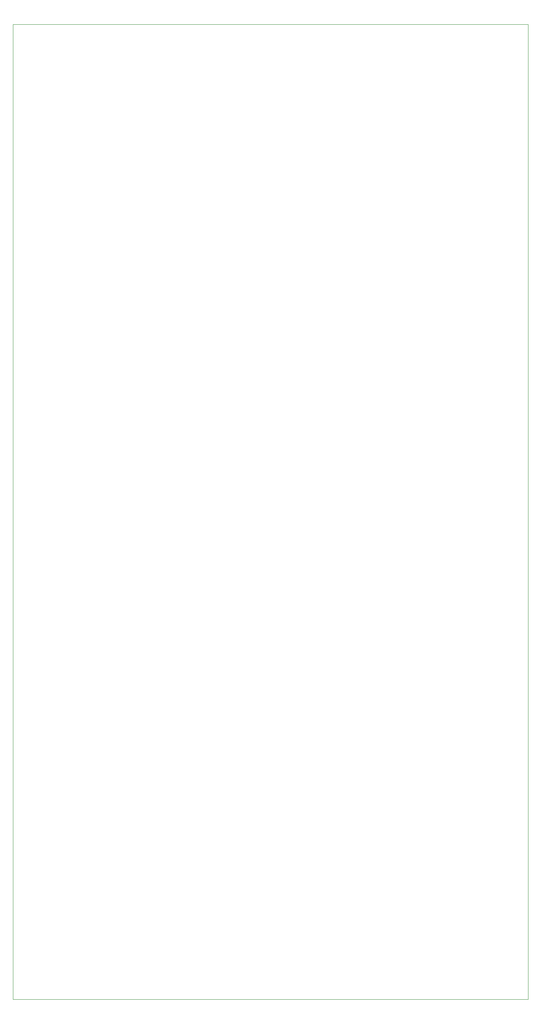
<source format=gm1>
G04 #@! TF.GenerationSoftware,KiCad,Pcbnew,7.0.2-6a45011f42~172~ubuntu22.04.1*
G04 #@! TF.CreationDate,2023-07-04T08:02:55+08:00*
G04 #@! TF.ProjectId,panel_50_1,70616e65-6c5f-4353-905f-312e6b696361,rev?*
G04 #@! TF.SameCoordinates,Original*
G04 #@! TF.FileFunction,Profile,NP*
%FSLAX46Y46*%
G04 Gerber Fmt 4.6, Leading zero omitted, Abs format (unit mm)*
G04 Created by KiCad (PCBNEW 7.0.2-6a45011f42~172~ubuntu22.04.1) date 2023-07-04 08:02:55*
%MOMM*%
%LPD*%
G01*
G04 APERTURE LIST*
G04 #@! TA.AperFunction,Profile*
%ADD10C,0.100000*%
G04 #@! TD*
G04 APERTURE END LIST*
D10*
X0Y-93200000D02*
X0Y-97200000D01*
X111190000Y-81200000D02*
X111190000Y-77200000D01*
X111190000Y-17200000D02*
X111190000Y-13200000D01*
X111190000Y-45200000D02*
X111190000Y-41200000D01*
X111190000Y-61200000D02*
X111190000Y-57200000D01*
X0Y-33200000D02*
X0Y-37200000D01*
X111190000Y-137200000D02*
X111190000Y-133200000D01*
X111190000Y-149200000D02*
X111190000Y-145200000D01*
X111190000Y-161200000D02*
X111190000Y-157200000D01*
X0Y-5200000D02*
X0Y-9200000D01*
X0Y-89200000D02*
X0Y-93200000D01*
X0Y-141200000D02*
X0Y-145200000D01*
X111190000Y-117200000D02*
X111190000Y-113200000D01*
X111190000Y-13200000D02*
X111190000Y-9200000D01*
X0Y-177200000D02*
X0Y-181200000D01*
X111190000Y-41200000D02*
X111190000Y-37200000D01*
X111190000Y-9200000D02*
X111190000Y-5200000D01*
X111190000Y-21200000D02*
X111190000Y-17200000D01*
X0Y-125200000D02*
X0Y-129200000D01*
X0Y-121200000D02*
X0Y-125200000D01*
X0Y-117200000D02*
X0Y-121200000D01*
X111190000Y-181200000D02*
X111190000Y-177200000D01*
X111190000Y-157200000D02*
X111190000Y-153200000D01*
X0Y-197200000D02*
X0Y-201200000D01*
X0Y-189200000D02*
X0Y-193200000D01*
X111190000Y-37200000D02*
X111190000Y-33200000D01*
X0Y-149200000D02*
X0Y-153200000D01*
X0Y-81200000D02*
X0Y-85200000D01*
X111190000Y-201200000D02*
X111190000Y-197200000D01*
X0Y-133200000D02*
X0Y-137200000D01*
X0Y-181200000D02*
X0Y-185200000D01*
X111190000Y-177200000D02*
X111190000Y-173200000D01*
X0Y-29200000D02*
X0Y-33200000D01*
X111190000Y-129200000D02*
X111190000Y-125200000D01*
X0Y-5000000D02*
X0Y-5200000D01*
X111190000Y-165200000D02*
X111190000Y-161200000D01*
X0Y-169200000D02*
X0Y-173200000D01*
X0Y-205400000D02*
X0Y-210400000D01*
X111190000Y-197200000D02*
X111190000Y-193200000D01*
X0Y-97200000D02*
X0Y-101200000D01*
X0Y-157200000D02*
X0Y-161200000D01*
X0Y-17200000D02*
X0Y-21200000D01*
X0Y-73200000D02*
X0Y-77200000D01*
X0Y-161200000D02*
X0Y-165200000D01*
X111190000Y-205200000D02*
X111190000Y-201200000D01*
X0Y-57200000D02*
X0Y-61200000D01*
X111190000Y-69200000D02*
X111190000Y-65200000D01*
X0Y-69200000D02*
X0Y-73200000D01*
X111190000Y0D02*
X0Y0D01*
X111190000Y-33200000D02*
X111190000Y-29200000D01*
X111190000Y-85200000D02*
X111190000Y-81200000D01*
X111190000Y0D02*
X111190000Y0D01*
X0Y-129200000D02*
X0Y-133200000D01*
X0Y-85200000D02*
X0Y-89200000D01*
X0Y-9200000D02*
X0Y-13200000D01*
X111190000Y-121200000D02*
X111190000Y-117200000D01*
X0Y-105200000D02*
X0Y-109200000D01*
X0Y-77200000D02*
X0Y-81200000D01*
X111190000Y-141200000D02*
X111190000Y-137200000D01*
X0Y-145200000D02*
X0Y-149200000D01*
X0Y-45200000D02*
X0Y-49200000D01*
X0Y-25200000D02*
X0Y-29200000D01*
X111190000Y-65200000D02*
X111190000Y-61200000D01*
X111190000Y-113200000D02*
X111190000Y-109200000D01*
X0Y-21200000D02*
X0Y-25200000D01*
X0Y-41200000D02*
X0Y-45200000D01*
X111190000Y-173200000D02*
X111190000Y-169200000D01*
X111190000Y-5200000D02*
X111190000Y-5000000D01*
X111190000Y-189200000D02*
X111190000Y-185200000D01*
X0Y-201200000D02*
X0Y-205200000D01*
X0Y-205200000D02*
X0Y-205400000D01*
X111190000Y-25200000D02*
X111190000Y-21200000D01*
X111190000Y-145200000D02*
X111190000Y-141200000D01*
X111190000Y-185200000D02*
X111190000Y-181200000D01*
X111190000Y-125200000D02*
X111190000Y-121200000D01*
X111190000Y-93200000D02*
X111190000Y-89200000D01*
X0Y-193200000D02*
X0Y-197200000D01*
X0Y-165200000D02*
X0Y-169200000D01*
X0Y-49200000D02*
X0Y-53200000D01*
X0Y-153200000D02*
X0Y-157200000D01*
X111190000Y-169200000D02*
X111190000Y-165200000D01*
X0Y-185200000D02*
X0Y-189200000D01*
X111190000Y-133200000D02*
X111190000Y-129200000D01*
X111190000Y-89200000D02*
X111190000Y-85200000D01*
X111190000Y-57200000D02*
X111190000Y-53200000D01*
X111190000Y-77200000D02*
X111190000Y-73200000D01*
X0Y-137200000D02*
X0Y-141200000D01*
X111190000Y-153200000D02*
X111190000Y-149200000D01*
X111190000Y-73200000D02*
X111190000Y-69200000D01*
X0Y-37200000D02*
X0Y-41200000D01*
X0Y-109200000D02*
X0Y-113200000D01*
X111190000Y-53200000D02*
X111190000Y-49200000D01*
X111190000Y-5000000D02*
X111190000Y0D01*
X111190000Y-193200000D02*
X111190000Y-189200000D01*
X0Y-210400000D02*
X111190000Y-210400000D01*
X0Y-13200000D02*
X0Y-17200000D01*
X111190000Y-97200000D02*
X111190000Y-93200000D01*
X111190000Y-49200000D02*
X111190000Y-45200000D01*
X0Y-61200000D02*
X0Y-65200000D01*
X111190000Y-205400000D02*
X111190000Y-205200000D01*
X0Y-53200000D02*
X0Y-57200000D01*
X0Y-101200000D02*
X0Y-105200000D01*
X111190000Y-101200000D02*
X111190000Y-97200000D01*
X0Y-173200000D02*
X0Y-177200000D01*
X111190000Y-210400000D02*
X111190000Y-205400000D01*
X111190000Y-29200000D02*
X111190000Y-25200000D01*
X111190000Y-109200000D02*
X111190000Y-105200000D01*
X0Y-65200000D02*
X0Y-69200000D01*
X111190000Y-105200000D02*
X111190000Y-101200000D01*
X0Y-113200000D02*
X0Y-117200000D01*
X0Y0D02*
X0Y-5000000D01*
M02*

</source>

* * * * * * *

Retype the lines above exactly, no pictures.

<source format=gm1>
G04 #@! TF.GenerationSoftware,KiCad,Pcbnew,7.0.2-6a45011f42~172~ubuntu22.04.1*
G04 #@! TF.CreationDate,2023-07-04T08:02:55+08:00*
G04 #@! TF.ProjectId,panel_50_1,70616e65-6c5f-4353-905f-312e6b696361,rev?*
G04 #@! TF.SameCoordinates,Original*
G04 #@! TF.FileFunction,Profile,NP*
%FSLAX46Y46*%
G04 Gerber Fmt 4.6, Leading zero omitted, Abs format (unit mm)*
G04 Created by KiCad (PCBNEW 7.0.2-6a45011f42~172~ubuntu22.04.1) date 2023-07-04 08:02:55*
%MOMM*%
%LPD*%
G01*
G04 APERTURE LIST*
G04 #@! TA.AperFunction,Profile*
%ADD10C,0.100000*%
G04 #@! TD*
G04 APERTURE END LIST*
D10*
X0Y-93200000D02*
X0Y-97200000D01*
X111190000Y-81200000D02*
X111190000Y-77200000D01*
X111190000Y-17200000D02*
X111190000Y-13200000D01*
X111190000Y-45200000D02*
X111190000Y-41200000D01*
X111190000Y-61200000D02*
X111190000Y-57200000D01*
X0Y-33200000D02*
X0Y-37200000D01*
X111190000Y-137200000D02*
X111190000Y-133200000D01*
X111190000Y-149200000D02*
X111190000Y-145200000D01*
X111190000Y-161200000D02*
X111190000Y-157200000D01*
X0Y-5200000D02*
X0Y-9200000D01*
X0Y-89200000D02*
X0Y-93200000D01*
X0Y-141200000D02*
X0Y-145200000D01*
X111190000Y-117200000D02*
X111190000Y-113200000D01*
X111190000Y-13200000D02*
X111190000Y-9200000D01*
X0Y-177200000D02*
X0Y-181200000D01*
X111190000Y-41200000D02*
X111190000Y-37200000D01*
X111190000Y-9200000D02*
X111190000Y-5200000D01*
X111190000Y-21200000D02*
X111190000Y-17200000D01*
X0Y-125200000D02*
X0Y-129200000D01*
X0Y-121200000D02*
X0Y-125200000D01*
X0Y-117200000D02*
X0Y-121200000D01*
X111190000Y-181200000D02*
X111190000Y-177200000D01*
X111190000Y-157200000D02*
X111190000Y-153200000D01*
X0Y-197200000D02*
X0Y-201200000D01*
X0Y-189200000D02*
X0Y-193200000D01*
X111190000Y-37200000D02*
X111190000Y-33200000D01*
X0Y-149200000D02*
X0Y-153200000D01*
X0Y-81200000D02*
X0Y-85200000D01*
X111190000Y-201200000D02*
X111190000Y-197200000D01*
X0Y-133200000D02*
X0Y-137200000D01*
X0Y-181200000D02*
X0Y-185200000D01*
X111190000Y-177200000D02*
X111190000Y-173200000D01*
X0Y-29200000D02*
X0Y-33200000D01*
X111190000Y-129200000D02*
X111190000Y-125200000D01*
X0Y-5000000D02*
X0Y-5200000D01*
X111190000Y-165200000D02*
X111190000Y-161200000D01*
X0Y-169200000D02*
X0Y-173200000D01*
X0Y-205400000D02*
X0Y-210400000D01*
X111190000Y-197200000D02*
X111190000Y-193200000D01*
X0Y-97200000D02*
X0Y-101200000D01*
X0Y-157200000D02*
X0Y-161200000D01*
X0Y-17200000D02*
X0Y-21200000D01*
X0Y-73200000D02*
X0Y-77200000D01*
X0Y-161200000D02*
X0Y-165200000D01*
X111190000Y-205200000D02*
X111190000Y-201200000D01*
X0Y-57200000D02*
X0Y-61200000D01*
X111190000Y-69200000D02*
X111190000Y-65200000D01*
X0Y-69200000D02*
X0Y-73200000D01*
X111190000Y0D02*
X0Y0D01*
X111190000Y-33200000D02*
X111190000Y-29200000D01*
X111190000Y-85200000D02*
X111190000Y-81200000D01*
X111190000Y0D02*
X111190000Y0D01*
X0Y-129200000D02*
X0Y-133200000D01*
X0Y-85200000D02*
X0Y-89200000D01*
X0Y-9200000D02*
X0Y-13200000D01*
X111190000Y-121200000D02*
X111190000Y-117200000D01*
X0Y-105200000D02*
X0Y-109200000D01*
X0Y-77200000D02*
X0Y-81200000D01*
X111190000Y-141200000D02*
X111190000Y-137200000D01*
X0Y-145200000D02*
X0Y-149200000D01*
X0Y-45200000D02*
X0Y-49200000D01*
X0Y-25200000D02*
X0Y-29200000D01*
X111190000Y-65200000D02*
X111190000Y-61200000D01*
X111190000Y-113200000D02*
X111190000Y-109200000D01*
X0Y-21200000D02*
X0Y-25200000D01*
X0Y-41200000D02*
X0Y-45200000D01*
X111190000Y-173200000D02*
X111190000Y-169200000D01*
X111190000Y-5200000D02*
X111190000Y-5000000D01*
X111190000Y-189200000D02*
X111190000Y-185200000D01*
X0Y-201200000D02*
X0Y-205200000D01*
X0Y-205200000D02*
X0Y-205400000D01*
X111190000Y-25200000D02*
X111190000Y-21200000D01*
X111190000Y-145200000D02*
X111190000Y-141200000D01*
X111190000Y-185200000D02*
X111190000Y-181200000D01*
X111190000Y-125200000D02*
X111190000Y-121200000D01*
X111190000Y-93200000D02*
X111190000Y-89200000D01*
X0Y-193200000D02*
X0Y-197200000D01*
X0Y-165200000D02*
X0Y-169200000D01*
X0Y-49200000D02*
X0Y-53200000D01*
X0Y-153200000D02*
X0Y-157200000D01*
X111190000Y-169200000D02*
X111190000Y-165200000D01*
X0Y-185200000D02*
X0Y-189200000D01*
X111190000Y-133200000D02*
X111190000Y-129200000D01*
X111190000Y-89200000D02*
X111190000Y-85200000D01*
X111190000Y-57200000D02*
X111190000Y-53200000D01*
X111190000Y-77200000D02*
X111190000Y-73200000D01*
X0Y-137200000D02*
X0Y-141200000D01*
X111190000Y-153200000D02*
X111190000Y-149200000D01*
X111190000Y-73200000D02*
X111190000Y-69200000D01*
X0Y-37200000D02*
X0Y-41200000D01*
X0Y-109200000D02*
X0Y-113200000D01*
X111190000Y-53200000D02*
X111190000Y-49200000D01*
X111190000Y-5000000D02*
X111190000Y0D01*
X111190000Y-193200000D02*
X111190000Y-189200000D01*
X0Y-210400000D02*
X111190000Y-210400000D01*
X0Y-13200000D02*
X0Y-17200000D01*
X111190000Y-97200000D02*
X111190000Y-93200000D01*
X111190000Y-49200000D02*
X111190000Y-45200000D01*
X0Y-61200000D02*
X0Y-65200000D01*
X111190000Y-205400000D02*
X111190000Y-205200000D01*
X0Y-53200000D02*
X0Y-57200000D01*
X0Y-101200000D02*
X0Y-105200000D01*
X111190000Y-101200000D02*
X111190000Y-97200000D01*
X0Y-173200000D02*
X0Y-177200000D01*
X111190000Y-210400000D02*
X111190000Y-205400000D01*
X111190000Y-29200000D02*
X111190000Y-25200000D01*
X111190000Y-109200000D02*
X111190000Y-105200000D01*
X0Y-65200000D02*
X0Y-69200000D01*
X111190000Y-105200000D02*
X111190000Y-101200000D01*
X0Y-113200000D02*
X0Y-117200000D01*
X0Y0D02*
X0Y-5000000D01*
M02*

</source>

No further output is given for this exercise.